Eskişehir, birçok ilki bir arada barındıran çok özel bir şehir. Canlı sosyal yaşamı, üniversitesi, tarihi ve her geçen gün sayısı artan görsel mekânlarıyla hem sakinlerini hem de ziyaretçilerini mutlu etmeyi başarıyor. Birkaç yıl önce açılan Yılmaz Büyükerşen Balmumu Heykeller Müzesi, şehre renk katan bu görsel mekânlardan biri. Biz de hem bu güzel müzeyi hem Eskişehir’i daha yakından tanımak, vadettiklerini sizlerle paylaşmak istedik.

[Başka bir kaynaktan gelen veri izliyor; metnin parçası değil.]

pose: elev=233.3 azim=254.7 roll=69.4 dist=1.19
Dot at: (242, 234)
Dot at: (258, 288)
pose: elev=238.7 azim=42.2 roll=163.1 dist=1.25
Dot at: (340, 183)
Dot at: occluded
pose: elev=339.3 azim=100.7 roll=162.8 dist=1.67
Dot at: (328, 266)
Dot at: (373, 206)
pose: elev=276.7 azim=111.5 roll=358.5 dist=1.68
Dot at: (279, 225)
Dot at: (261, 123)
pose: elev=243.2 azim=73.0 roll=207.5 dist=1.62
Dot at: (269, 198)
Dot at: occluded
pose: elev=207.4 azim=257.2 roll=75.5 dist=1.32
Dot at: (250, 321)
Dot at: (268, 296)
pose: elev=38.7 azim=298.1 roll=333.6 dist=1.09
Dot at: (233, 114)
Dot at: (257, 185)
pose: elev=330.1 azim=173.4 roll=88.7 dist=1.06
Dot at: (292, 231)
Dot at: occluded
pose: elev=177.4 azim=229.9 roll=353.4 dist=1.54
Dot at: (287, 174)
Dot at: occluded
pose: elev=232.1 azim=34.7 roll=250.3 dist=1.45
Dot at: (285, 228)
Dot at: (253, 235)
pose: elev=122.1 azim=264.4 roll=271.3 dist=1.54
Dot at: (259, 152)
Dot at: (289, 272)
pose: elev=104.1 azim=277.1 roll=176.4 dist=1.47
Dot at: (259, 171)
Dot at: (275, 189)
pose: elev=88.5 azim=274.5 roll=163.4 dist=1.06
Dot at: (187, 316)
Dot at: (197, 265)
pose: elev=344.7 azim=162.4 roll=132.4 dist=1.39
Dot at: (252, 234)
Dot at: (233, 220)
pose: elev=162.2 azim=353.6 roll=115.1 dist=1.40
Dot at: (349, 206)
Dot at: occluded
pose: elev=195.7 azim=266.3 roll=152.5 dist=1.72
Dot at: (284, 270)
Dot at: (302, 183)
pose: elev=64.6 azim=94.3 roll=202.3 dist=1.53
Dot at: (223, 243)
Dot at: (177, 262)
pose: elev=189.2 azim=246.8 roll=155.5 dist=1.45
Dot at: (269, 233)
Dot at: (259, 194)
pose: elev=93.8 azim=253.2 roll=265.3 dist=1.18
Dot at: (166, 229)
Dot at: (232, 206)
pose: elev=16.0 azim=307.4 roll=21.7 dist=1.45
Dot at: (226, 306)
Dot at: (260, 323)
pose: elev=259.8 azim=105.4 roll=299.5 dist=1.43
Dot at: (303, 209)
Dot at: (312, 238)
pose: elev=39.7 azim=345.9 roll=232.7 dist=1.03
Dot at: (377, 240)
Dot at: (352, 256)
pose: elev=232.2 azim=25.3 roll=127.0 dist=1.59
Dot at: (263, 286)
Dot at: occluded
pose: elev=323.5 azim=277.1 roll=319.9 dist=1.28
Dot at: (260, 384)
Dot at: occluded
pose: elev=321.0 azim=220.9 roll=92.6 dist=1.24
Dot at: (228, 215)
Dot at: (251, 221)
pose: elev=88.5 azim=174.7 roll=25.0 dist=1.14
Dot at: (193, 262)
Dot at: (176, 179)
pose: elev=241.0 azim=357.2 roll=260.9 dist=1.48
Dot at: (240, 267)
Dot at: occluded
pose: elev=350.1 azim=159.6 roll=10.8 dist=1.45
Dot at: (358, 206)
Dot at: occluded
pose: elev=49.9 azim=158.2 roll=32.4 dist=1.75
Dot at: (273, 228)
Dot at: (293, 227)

Türkiye’nin en modern, en sosyal şehirlerinden biri olan Eskişehir gün geçtikçe güzelleşiyor. Bu değişimde şehrin uzun süredir Belediye Başkanı olarak görev yapan Yılmaz Büyükerşen’in önemli payı var. Siyasi ve akademik yaşamının yanında sanata olan ilgisiyle de tanınan Yılmaz Büyükerşen, yaptığı balmumu heykellerle şehre çok önemli bir müzenin kazandırılmasını sağladı. 2013 yılında açılan Yılmaz Büyükerşen Balmumu Heykeller Müzesi, şehrin bir çekim merkezi olma özelliğini pekiştirirken, aynı zamanda sosyal ve kültürel zenginliğine de büyük katkı yaptı. Kendi adıyla kurulan Balmumu Heykeller Müzesi’nde Büyükerşen’in bizzat yarattığı çok sayıda heykel sergileniyor. Müzede, Atatürk’ün çeşitli dönemlerini yansıtan heykelleri, Atatürk’ün ailesinin yanı sıra yerli ve yabancı devlet adamlarının, sanatçıların, medya mensuplarının ve sporcuların canlı hissi veren heykelleri, değişik dekorlar önünde sergileniyor. Müzede aynı zamanda Eskişehir’in ve Türkiye’nin tarihinden kesitlere de yer verilmiş.

Müzenin geliri çocukların eğitimi için değerlendiriliyor
Geliri kız çocukları ve engelli çocukların eğitimi için kullanılan Balmumu Heykeller Müzesi, farklı temalara sahip Salon A, Salon B, Salon C, Salon D ve Salon E bölümlerinden oluşuyor. Salon A’da, Atatürk ve Osmanlı padişahlarının yanı sıra Kurtuluş Savaşı liderleri ve kahramanlarının heykelleri bulunurken, Salon B’de önemli sanatçılardan Kemal Sunal, İbrahim Tatlıses, Orhan Gencebay, Barış Manço ve birçok tiyatro, sinema ve müzisyenin heykeline ev sahipliği yapıyor. Tarihimizin önemli isimlerinin heykelinin yer aldığı Salon C’de; Nasreddin Hoca, Battal Gazi, Yunus Emre, Mevlana heykelleri ziyaretçiler tarafından görülebiliyor. Salon D’de önemli siyasetçiler ve Salon E’de de birçok ödüle sahip olan eğitimciler ve ödülleri sergileniyor.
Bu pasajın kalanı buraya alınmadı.